_Work order_.
The required result is an exact copy of the lines beginning at the line that contains "left elbow: (41, 185)" and ending at the last line of the material below.

_Supplied entries_.
---

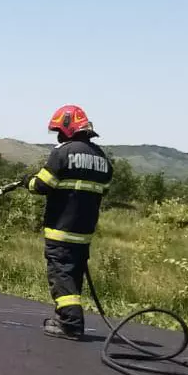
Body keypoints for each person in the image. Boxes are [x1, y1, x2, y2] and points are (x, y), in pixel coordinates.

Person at [23, 105, 113, 340]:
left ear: (68, 128)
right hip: (84, 232)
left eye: (59, 131)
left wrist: (27, 182)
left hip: (61, 230)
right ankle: (65, 318)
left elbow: (41, 185)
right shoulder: (102, 158)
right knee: (72, 276)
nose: (59, 137)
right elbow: (103, 189)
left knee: (61, 275)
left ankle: (70, 324)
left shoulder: (63, 153)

---

_Output for this exercise_.
left elbow: (41, 185)
right shoulder: (102, 158)
right knee: (72, 276)
nose: (59, 137)
right elbow: (103, 189)
left knee: (61, 275)
left ankle: (70, 324)
left shoulder: (63, 153)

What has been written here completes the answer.